▸ Prompt: Whenever a line in the entries includes the word "score", copy that line out.

(Source data)
=== Section Start ===

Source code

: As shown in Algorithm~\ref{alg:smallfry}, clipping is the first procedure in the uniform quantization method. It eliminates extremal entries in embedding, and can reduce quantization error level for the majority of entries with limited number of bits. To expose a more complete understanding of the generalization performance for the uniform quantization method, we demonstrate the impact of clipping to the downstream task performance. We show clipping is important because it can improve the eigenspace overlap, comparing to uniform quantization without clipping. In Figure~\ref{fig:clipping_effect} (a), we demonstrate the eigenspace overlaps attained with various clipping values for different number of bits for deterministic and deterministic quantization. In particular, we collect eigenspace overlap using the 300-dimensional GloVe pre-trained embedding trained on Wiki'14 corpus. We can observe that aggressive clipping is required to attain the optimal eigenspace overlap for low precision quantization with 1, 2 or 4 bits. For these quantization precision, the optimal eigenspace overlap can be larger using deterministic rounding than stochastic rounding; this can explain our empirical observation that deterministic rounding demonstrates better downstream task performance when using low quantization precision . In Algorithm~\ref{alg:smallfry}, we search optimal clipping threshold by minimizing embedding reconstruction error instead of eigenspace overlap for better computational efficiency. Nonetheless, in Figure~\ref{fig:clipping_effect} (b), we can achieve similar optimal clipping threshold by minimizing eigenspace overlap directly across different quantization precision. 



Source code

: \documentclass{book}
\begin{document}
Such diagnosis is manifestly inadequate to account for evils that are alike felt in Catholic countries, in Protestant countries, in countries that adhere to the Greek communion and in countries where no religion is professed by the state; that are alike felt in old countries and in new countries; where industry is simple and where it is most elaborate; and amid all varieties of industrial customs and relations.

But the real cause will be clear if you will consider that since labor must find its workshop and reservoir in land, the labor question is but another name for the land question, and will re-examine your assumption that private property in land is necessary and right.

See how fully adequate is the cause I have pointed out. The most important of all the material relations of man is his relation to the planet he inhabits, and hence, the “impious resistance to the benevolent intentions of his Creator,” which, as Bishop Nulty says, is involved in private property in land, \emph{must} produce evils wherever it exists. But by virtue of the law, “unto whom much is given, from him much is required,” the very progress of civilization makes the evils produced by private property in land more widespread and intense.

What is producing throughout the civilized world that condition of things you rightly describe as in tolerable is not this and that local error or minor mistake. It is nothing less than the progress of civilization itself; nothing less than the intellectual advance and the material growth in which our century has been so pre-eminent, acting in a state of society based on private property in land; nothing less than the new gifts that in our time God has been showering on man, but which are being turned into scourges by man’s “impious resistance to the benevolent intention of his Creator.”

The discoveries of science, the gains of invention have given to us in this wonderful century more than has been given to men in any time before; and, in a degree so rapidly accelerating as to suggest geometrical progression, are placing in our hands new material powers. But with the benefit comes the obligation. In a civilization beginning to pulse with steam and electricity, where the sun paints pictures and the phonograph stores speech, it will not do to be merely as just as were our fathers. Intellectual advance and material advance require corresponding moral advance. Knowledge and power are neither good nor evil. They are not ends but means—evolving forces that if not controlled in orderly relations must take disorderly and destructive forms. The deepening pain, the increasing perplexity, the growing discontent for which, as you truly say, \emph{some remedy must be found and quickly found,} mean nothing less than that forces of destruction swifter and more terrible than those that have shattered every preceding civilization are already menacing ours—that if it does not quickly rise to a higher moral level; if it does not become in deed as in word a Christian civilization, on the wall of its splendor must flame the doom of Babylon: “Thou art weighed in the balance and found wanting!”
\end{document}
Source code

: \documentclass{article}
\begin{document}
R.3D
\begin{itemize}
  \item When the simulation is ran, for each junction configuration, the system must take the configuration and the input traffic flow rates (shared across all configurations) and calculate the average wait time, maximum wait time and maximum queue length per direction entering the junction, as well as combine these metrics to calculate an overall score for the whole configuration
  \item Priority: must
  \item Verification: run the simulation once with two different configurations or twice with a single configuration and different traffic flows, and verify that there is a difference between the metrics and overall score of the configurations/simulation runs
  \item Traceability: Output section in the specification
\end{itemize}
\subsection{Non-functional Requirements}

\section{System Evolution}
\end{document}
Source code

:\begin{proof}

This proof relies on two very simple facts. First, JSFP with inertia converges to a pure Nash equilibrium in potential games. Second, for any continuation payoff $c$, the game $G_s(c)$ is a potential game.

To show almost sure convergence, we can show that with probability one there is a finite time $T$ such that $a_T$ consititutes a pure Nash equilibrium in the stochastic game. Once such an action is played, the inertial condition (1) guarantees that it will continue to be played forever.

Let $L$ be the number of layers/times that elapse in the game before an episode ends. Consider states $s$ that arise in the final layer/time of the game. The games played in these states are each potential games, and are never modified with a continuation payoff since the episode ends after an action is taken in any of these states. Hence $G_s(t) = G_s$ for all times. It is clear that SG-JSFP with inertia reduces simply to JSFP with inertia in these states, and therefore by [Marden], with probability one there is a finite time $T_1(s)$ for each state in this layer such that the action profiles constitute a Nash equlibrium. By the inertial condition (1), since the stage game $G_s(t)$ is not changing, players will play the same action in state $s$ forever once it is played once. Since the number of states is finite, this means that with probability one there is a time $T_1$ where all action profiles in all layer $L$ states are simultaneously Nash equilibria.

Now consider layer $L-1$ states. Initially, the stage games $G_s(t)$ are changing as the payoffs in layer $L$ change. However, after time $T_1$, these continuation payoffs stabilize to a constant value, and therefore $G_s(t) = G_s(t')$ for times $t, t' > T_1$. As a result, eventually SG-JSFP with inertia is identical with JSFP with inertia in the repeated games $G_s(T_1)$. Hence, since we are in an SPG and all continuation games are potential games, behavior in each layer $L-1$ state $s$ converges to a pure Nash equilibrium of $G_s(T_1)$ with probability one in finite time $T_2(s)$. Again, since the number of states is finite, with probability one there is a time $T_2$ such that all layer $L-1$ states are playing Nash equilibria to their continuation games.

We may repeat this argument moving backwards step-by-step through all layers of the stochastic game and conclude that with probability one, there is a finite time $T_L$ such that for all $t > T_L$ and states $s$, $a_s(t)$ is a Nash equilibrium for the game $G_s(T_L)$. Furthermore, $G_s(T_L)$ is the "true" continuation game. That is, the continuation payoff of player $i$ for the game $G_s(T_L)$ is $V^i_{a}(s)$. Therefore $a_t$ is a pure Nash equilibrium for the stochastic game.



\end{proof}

=== Section End ===

▸ Solution:
  \item When the simulation is ran, for each junction configuration, the system must take the configuration and the input traffic flow rates (shared across all configurations) and calculate the average wait time, maximum wait time and maximum queue length per direction entering the junction, as well as combine these metrics to calculate an overall score for the whole configuration
  \item Verification: run the simulation once with two different configurations or twice with a single configuration and different traffic flows, and verify that there is a difference between the metrics and overall score of the configurations/simulation runs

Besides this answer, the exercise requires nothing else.